Rendered chart images:
# # # # #

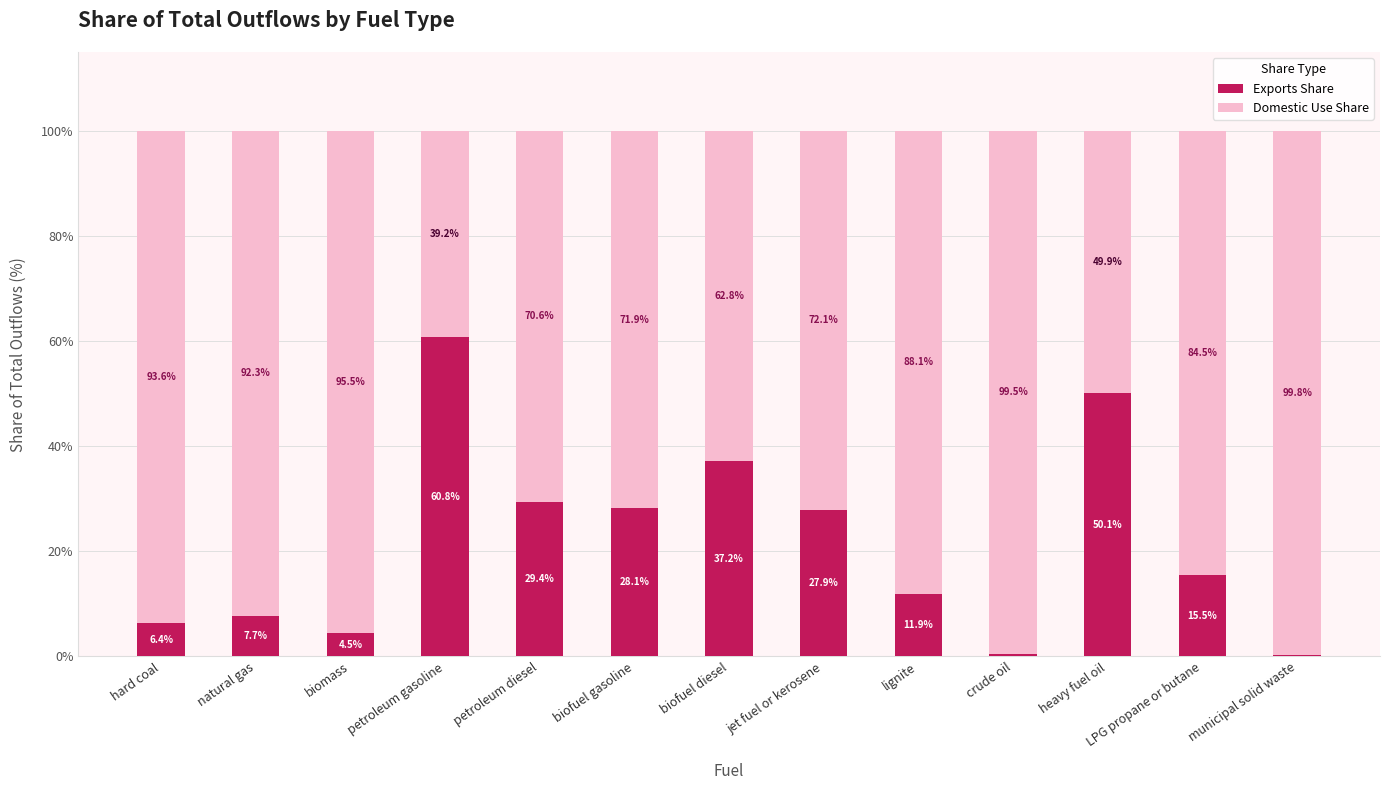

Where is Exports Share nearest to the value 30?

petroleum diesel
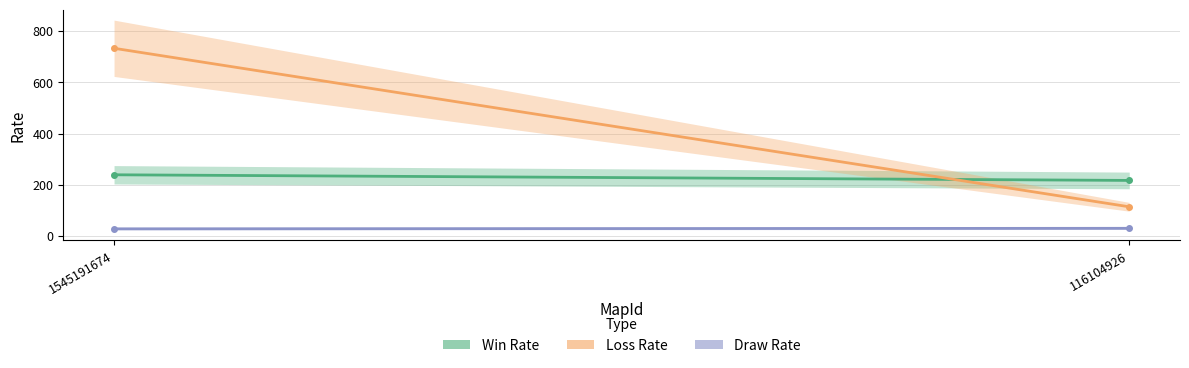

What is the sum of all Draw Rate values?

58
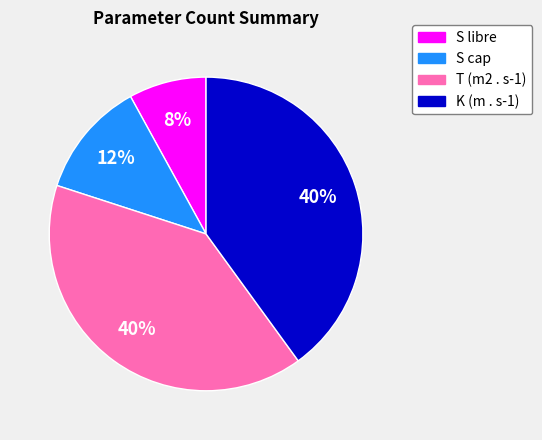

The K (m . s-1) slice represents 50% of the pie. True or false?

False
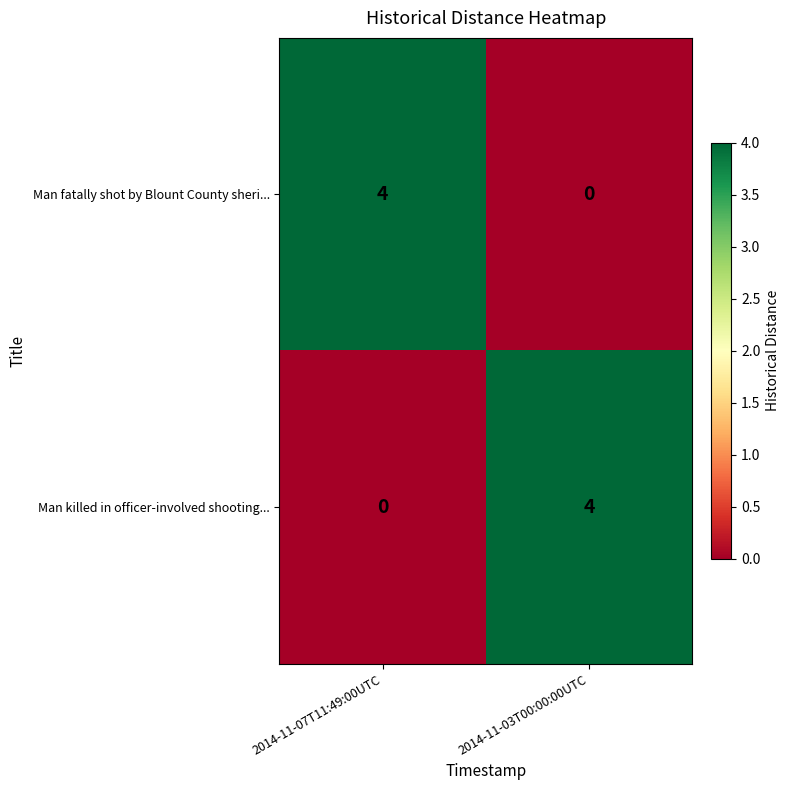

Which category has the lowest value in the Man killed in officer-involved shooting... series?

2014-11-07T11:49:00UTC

# # # # #

_TASK DIRECTIONS_.
Copy every line of the records above word for word, leaving out the pictures.

_WRITTEN SOLUTION_.
Where is Exports Share nearest to the value 30?

petroleum diesel

What is the sum of all Draw Rate values?

58

The K (m . s-1) slice represents 50% of the pie. True or false?

False

Which category has the lowest value in the Man killed in officer-involved shooting... series?

2014-11-07T11:49:00UTC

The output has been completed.